Exercise materials =
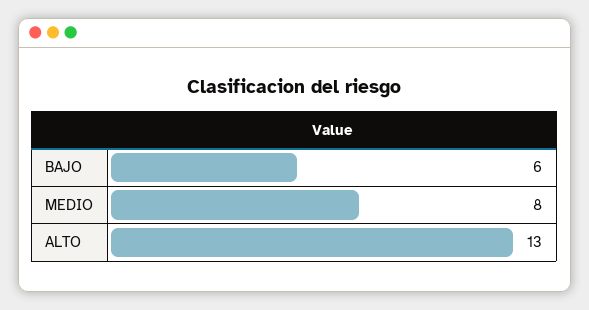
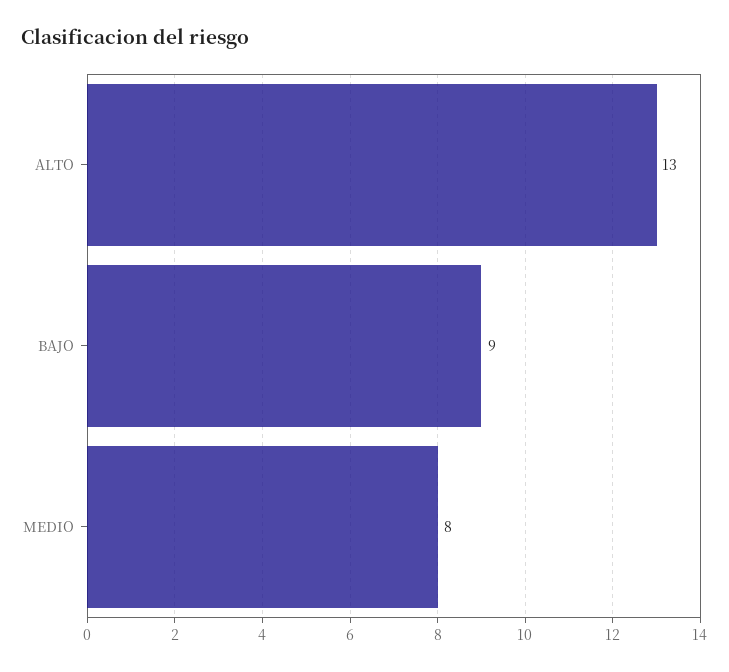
BAJO: 6 -> 9

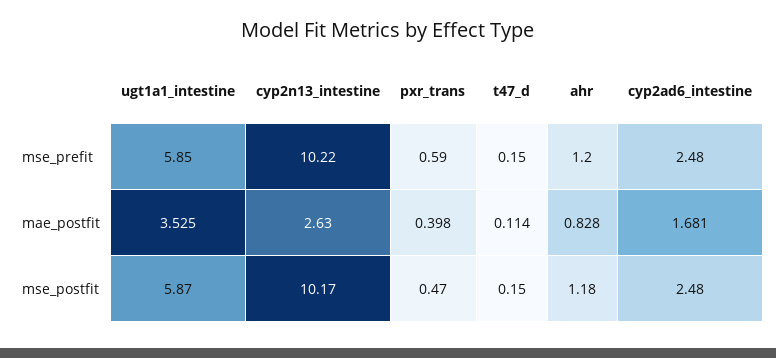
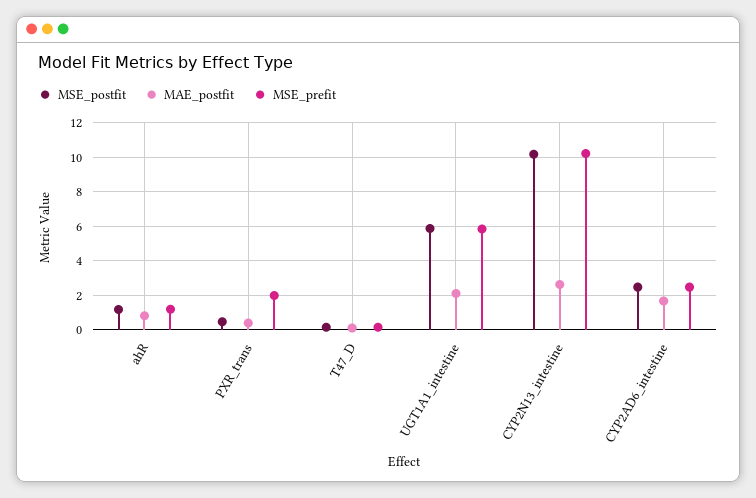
mse_prefit, pxr_trans: 0.59 -> 2
mae_postfit, ugt1a1_intestine: 3.525 -> 2

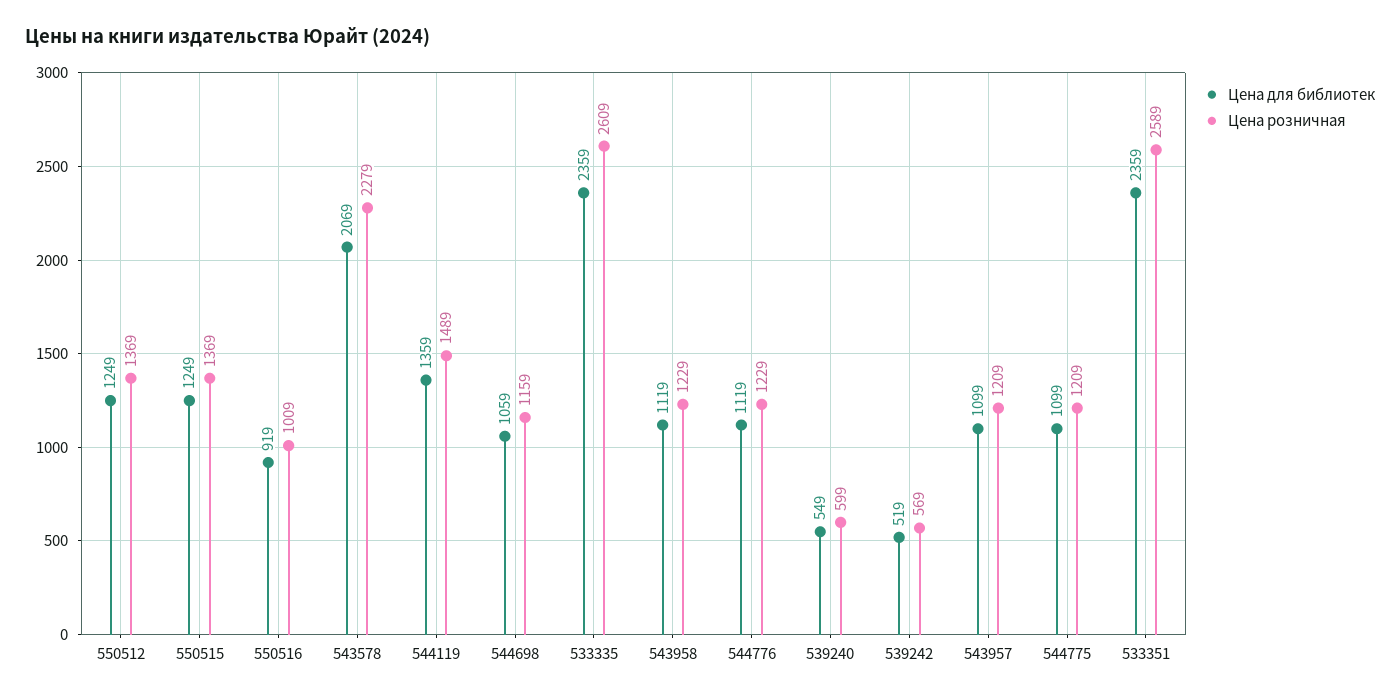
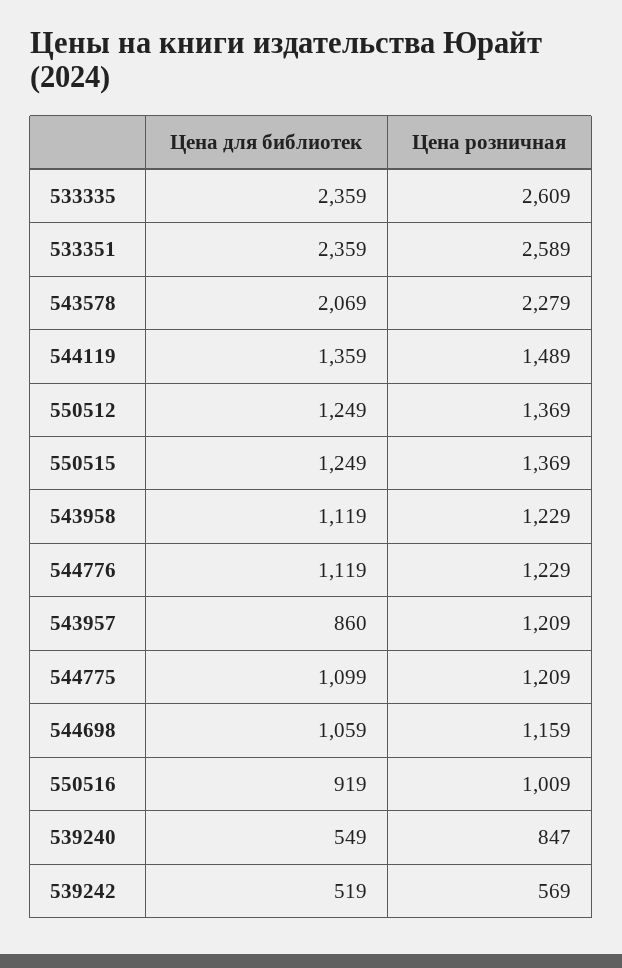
Цена розничная, 539240: 599 -> 847
Цена для библиотек, 543957: 1099 -> 860

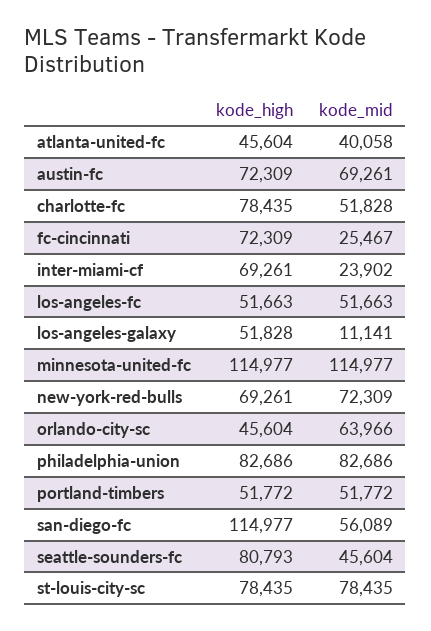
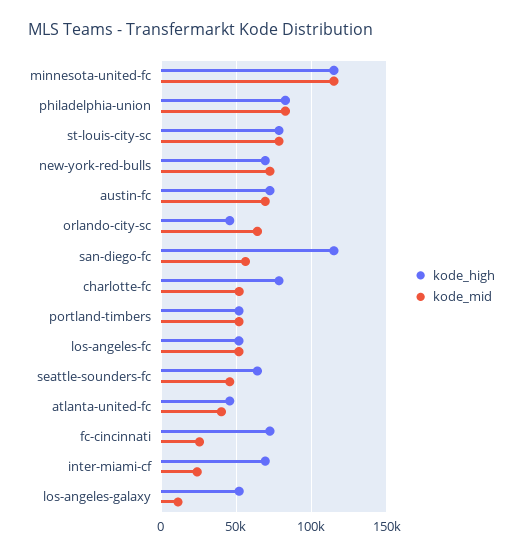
kode_high, seattle-sounders-fc: 80793 -> 65000

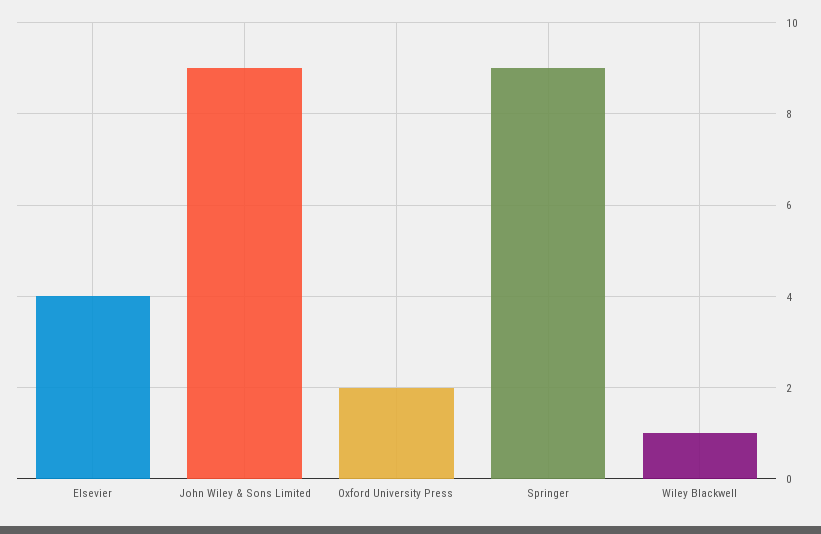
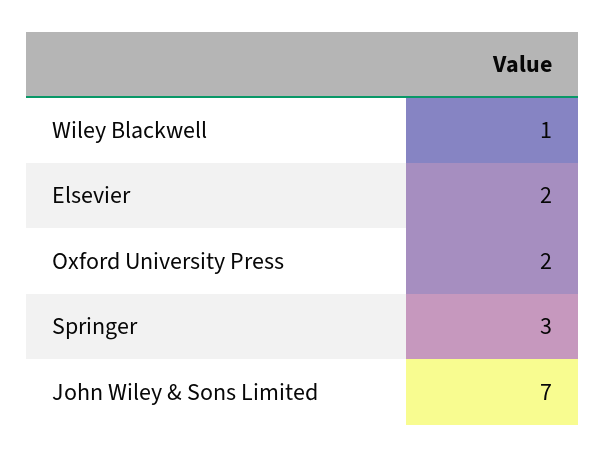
Elsevier: 4 -> 2
John Wiley & Sons Limited: 9 -> 7
Springer: 9 -> 3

Task item = Return the data above unchanged. Pictures are not part of the copy.

Reply =
BAJO: 6 -> 9

mse_prefit, pxr_trans: 0.59 -> 2
mae_postfit, ugt1a1_intestine: 3.525 -> 2

Цена розничная, 539240: 599 -> 847
Цена для библиотек, 543957: 1099 -> 860

kode_high, seattle-sounders-fc: 80793 -> 65000

Elsevier: 4 -> 2
John Wiley & Sons Limited: 9 -> 7
Springer: 9 -> 3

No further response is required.